Chargé de cours à l'Institut européen de l'université de Genève, auteur de Où va le Monde arabe ?, Hasni Abidi voit, dans la destitution de l'ancien président Morsi, un «coup d'Etat». Il avait prévu «le scénario algérien» au lendemain de la victoire du représentant des Frères musulmans. - Comment peut-on qualifier la destitution du président égyptien ? Coup d'Etat, redressement démocratique... ?
Du point de vue juridique et politique, il s'agit d'un coup d'Etat quand le pouvoir en place, en l'occurrence issu des urnes, est déposé et lorsqu'on annule et suspend une Constitution. L'armée égyptienne, à l'instar des armées arabes, tient scrupuleusement au formalisme dans son coup de force. Elle a pris toutes les précautions pour assurer habilement un habillage acceptable. La mobilisation de la rue, le 30 juin, et les consultations tous azimuts ont facilité leur action. Bref, c'est un coup d'Etat pour renvoyer tout le monde à la case départ.
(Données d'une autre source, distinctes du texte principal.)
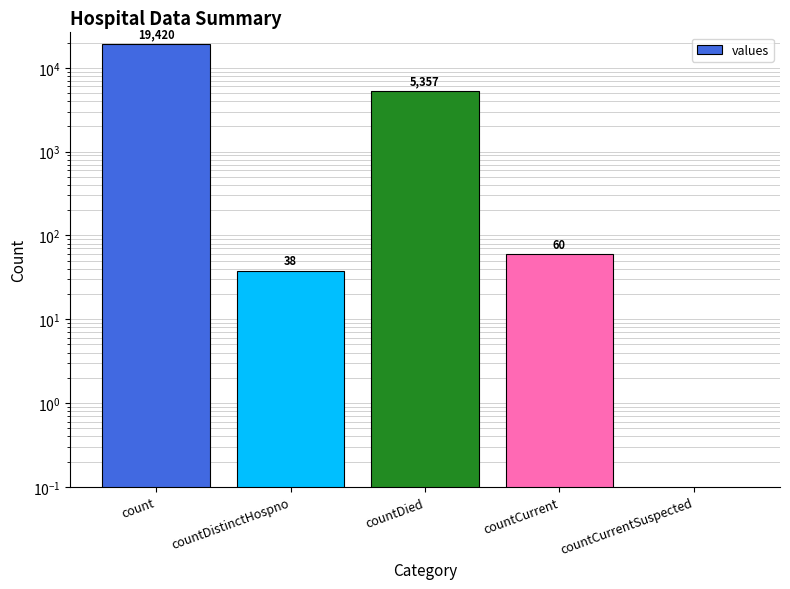

What position from the left is count?

1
- Comment l'Egypte en est-elle arrivée là ?
D'abord l'ambiguïté entre le parti islamiste Liberté et justice et les Frères musulmans. Cette confrérie, toujours interdite officiellement, secrète sur son fonctionnement, gouverne de facto la vie politique. L'incapacité de Morsi à s'affranchir de la confrérie et de son parti l'a rendu aveugle et sourd. Pire, un homme coupé de la réalité. Une réalité devenue explosive. Etranglé par les soucis de la vie quotidienne, le peuple a trouvé dans Morsi et les Frères musulmans le bouc émissaire idéal pour exprimer son ras-le-bol. L'armée, mécontente de la gestion chaotique de Morsi et inquiète d'un risque de révolte populaire, a préféré «crever l'abcès» que de jouer la carte du pourrissement. En Egypte, il est illusoire de gouverner sans le soutien des institutions du pays, même si elles sont archaïques. L'ex-président Morsi a réussi les mettre, tous unis, contre lui, pour s'engouffrer dans une tentation autoritaire. La volonté affichée de sa tutelle de s'exporter a brusqué les monarchies du Golfe, hormis Doha. Sa chute était programmée.
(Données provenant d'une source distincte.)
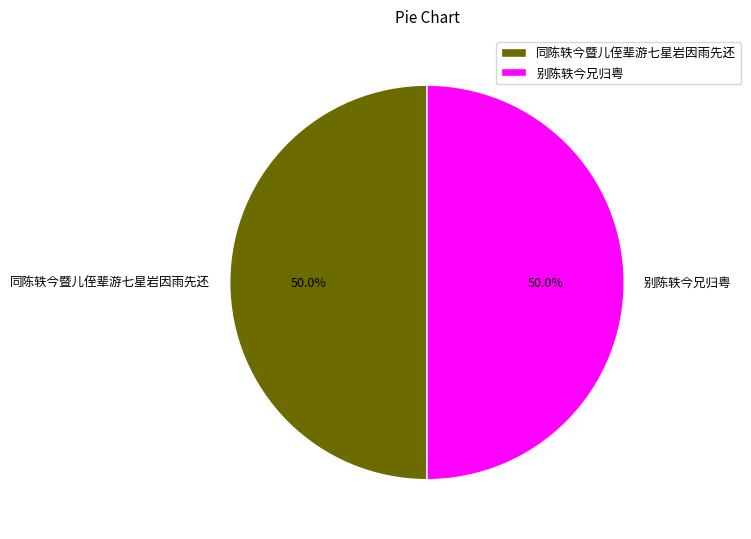

How many slices are in this pie chart?

2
- On ne peut pas s'empêcher de penser à l'expérience algérienne de 1992. Est-ce le même scénario ?
J'avais déjà mentionné, au lendemain de la victoire de Morsi, que l'armée égyptienne était sur les pas de l'armée algérienne. Les militaire égyptiens étaient devant deux options : celle de l'armée turque – rester républicaine et obliger les islamistes à faire des concessions – ou l'option algérienne : intervenir et stopper tout. Finalement, l'armée égyptienne a préféré la moins coûteuse, l'option algérienne, avec une mise à jour. Laisser Morsi au pouvoir le temps d'accumuler des erreurs. Rendre le coup d'Etat nécessaire et utile à la démocratie, ce fut l'argument du mouvement Tamarod. Dans le cas algérien, on a arrêté la démocratie pour «sauver le pays» ; en Egypte, c'est pour redresser le processus de transition.
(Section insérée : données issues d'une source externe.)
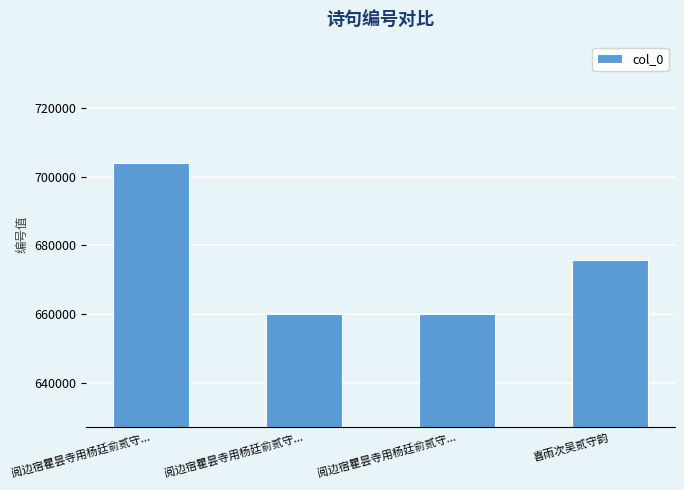

List the labels in order of value, largest first.

阅边宿瞿昙寺用杨廷俞贰守..., 喜雨次吴贰守韵, 阅边宿瞿昙寺用杨廷俞贰守..., 阅边宿瞿昙寺用杨廷俞贰守...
- Quelle pourrait être la suite des événements, selon vous ?
La gestion de la période de transition déterminera la suite. En cas d'intégration des islamistes, on peut éviter une radicalisation de la scène politique. Il serait suicidaire pour les partisans de Morsi de bouder l'offre de participation. En 80 ans d'existence, seules les élections ont permis aux islamistes de gouverner.